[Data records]
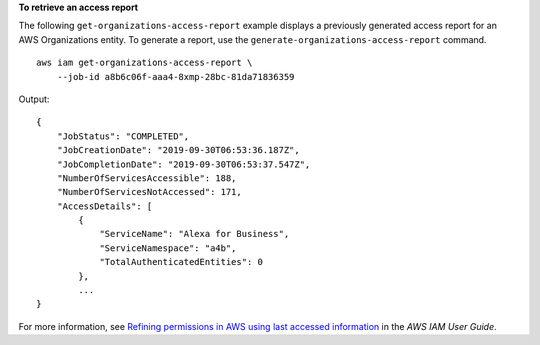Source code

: **To retrieve an access report**

The following ``get-organizations-access-report`` example displays a previously generated access report for an AWS Organizations entity. To generate a report, use the ``generate-organizations-access-report`` command. ::

    aws iam get-organizations-access-report \
        --job-id a8b6c06f-aaa4-8xmp-28bc-81da71836359

Output::

    {
        "JobStatus": "COMPLETED",
        "JobCreationDate": "2019-09-30T06:53:36.187Z",
        "JobCompletionDate": "2019-09-30T06:53:37.547Z",
        "NumberOfServicesAccessible": 188,
        "NumberOfServicesNotAccessed": 171,
        "AccessDetails": [
            {
                "ServiceName": "Alexa for Business",
                "ServiceNamespace": "a4b",
                "TotalAuthenticatedEntities": 0
            },
            ...
    }

For more information, see `Refining permissions in AWS using last accessed information <https://docs.aws.amazon.com/IAM/latest/UserGuide/access_policies_access-advisor.html>`__ in the *AWS IAM User Guide*.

**What you will do:** Looking at the entries, how many lines contain the string "organizations"? The answer is that number alone.

**Task answer:** 2